Dataset entries
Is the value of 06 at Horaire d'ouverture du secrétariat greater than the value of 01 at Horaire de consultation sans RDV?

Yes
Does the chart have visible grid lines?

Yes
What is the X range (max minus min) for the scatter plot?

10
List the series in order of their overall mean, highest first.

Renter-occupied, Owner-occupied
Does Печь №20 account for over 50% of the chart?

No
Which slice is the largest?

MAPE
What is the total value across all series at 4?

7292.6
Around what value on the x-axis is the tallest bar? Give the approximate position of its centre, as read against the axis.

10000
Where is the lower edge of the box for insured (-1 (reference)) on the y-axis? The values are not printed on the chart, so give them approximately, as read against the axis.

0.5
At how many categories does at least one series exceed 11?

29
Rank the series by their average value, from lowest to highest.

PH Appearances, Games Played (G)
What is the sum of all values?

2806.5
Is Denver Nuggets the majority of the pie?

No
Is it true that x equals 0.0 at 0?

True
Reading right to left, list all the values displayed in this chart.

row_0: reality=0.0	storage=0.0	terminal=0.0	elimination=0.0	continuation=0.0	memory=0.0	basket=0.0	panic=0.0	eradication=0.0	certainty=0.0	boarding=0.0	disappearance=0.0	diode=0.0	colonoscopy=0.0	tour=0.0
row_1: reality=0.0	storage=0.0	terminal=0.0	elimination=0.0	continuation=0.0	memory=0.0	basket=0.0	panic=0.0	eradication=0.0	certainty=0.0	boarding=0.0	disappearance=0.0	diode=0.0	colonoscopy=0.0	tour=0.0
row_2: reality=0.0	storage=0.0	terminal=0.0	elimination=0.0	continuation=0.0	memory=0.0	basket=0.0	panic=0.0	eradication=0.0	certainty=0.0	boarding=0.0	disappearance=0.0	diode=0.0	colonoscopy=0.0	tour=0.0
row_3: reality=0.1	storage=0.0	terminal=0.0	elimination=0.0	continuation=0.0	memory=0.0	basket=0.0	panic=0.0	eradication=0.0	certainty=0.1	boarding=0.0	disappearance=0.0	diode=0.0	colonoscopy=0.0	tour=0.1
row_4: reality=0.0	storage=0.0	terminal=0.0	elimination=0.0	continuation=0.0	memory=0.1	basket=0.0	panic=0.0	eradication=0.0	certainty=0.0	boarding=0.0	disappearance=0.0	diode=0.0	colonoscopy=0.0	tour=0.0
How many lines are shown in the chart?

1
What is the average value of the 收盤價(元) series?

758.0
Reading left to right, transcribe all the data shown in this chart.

TASK STATEMENT
Copy all of the data above verbatim, line by line.

RESPONSE AREA
Is the value of 06 at Horaire d'ouverture du secrétariat greater than the value of 01 at Horaire de consultation sans RDV?

Yes
Does the chart have visible grid lines?

Yes
What is the X range (max minus min) for the scatter plot?

10
List the series in order of their overall mean, highest first.

Renter-occupied, Owner-occupied
Does Печь №20 account for over 50% of the chart?

No
Which slice is the largest?

MAPE
What is the total value across all series at 4?

7292.6
Around what value on the x-axis is the tallest bar? Give the approximate position of its centre, as read against the axis.

10000
Where is the lower edge of the box for insured (-1 (reference)) on the y-axis? The values are not printed on the chart, so give them approximately, as read against the axis.

0.5
At how many categories does at least one series exceed 11?

29
Rank the series by their average value, from lowest to highest.

PH Appearances, Games Played (G)
What is the sum of all values?

2806.5
Is Denver Nuggets the majority of the pie?

No
Is it true that x equals 0.0 at 0?

True
Reading right to left, list all the values displayed in this chart.

row_0: reality=0.0	storage=0.0	terminal=0.0	elimination=0.0	continuation=0.0	memory=0.0	basket=0.0	panic=0.0	eradication=0.0	certainty=0.0	boarding=0.0	disappearance=0.0	diode=0.0	colonoscopy=0.0	tour=0.0
row_1: reality=0.0	storage=0.0	terminal=0.0	elimination=0.0	continuation=0.0	memory=0.0	basket=0.0	panic=0.0	eradication=0.0	certainty=0.0	boarding=0.0	disappearance=0.0	diode=0.0	colonoscopy=0.0	tour=0.0
row_2: reality=0.0	storage=0.0	terminal=0.0	elimination=0.0	continuation=0.0	memory=0.0	basket=0.0	panic=0.0	eradication=0.0	certainty=0.0	boarding=0.0	disappearance=0.0	diode=0.0	colonoscopy=0.0	tour=0.0
row_3: reality=0.1	storage=0.0	terminal=0.0	elimination=0.0	continuation=0.0	memory=0.0	basket=0.0	panic=0.0	eradication=0.0	certainty=0.1	boarding=0.0	disappearance=0.0	diode=0.0	colonoscopy=0.0	tour=0.1
row_4: reality=0.0	storage=0.0	terminal=0.0	elimination=0.0	continuation=0.0	memory=0.1	basket=0.0	panic=0.0	eradication=0.0	certainty=0.0	boarding=0.0	disappearance=0.0	diode=0.0	colonoscopy=0.0	tour=0.0
How many lines are shown in the chart?

1
What is the average value of the 收盤價(元) series?

758.0
Reading left to right, transcribe all the data shown in this chart.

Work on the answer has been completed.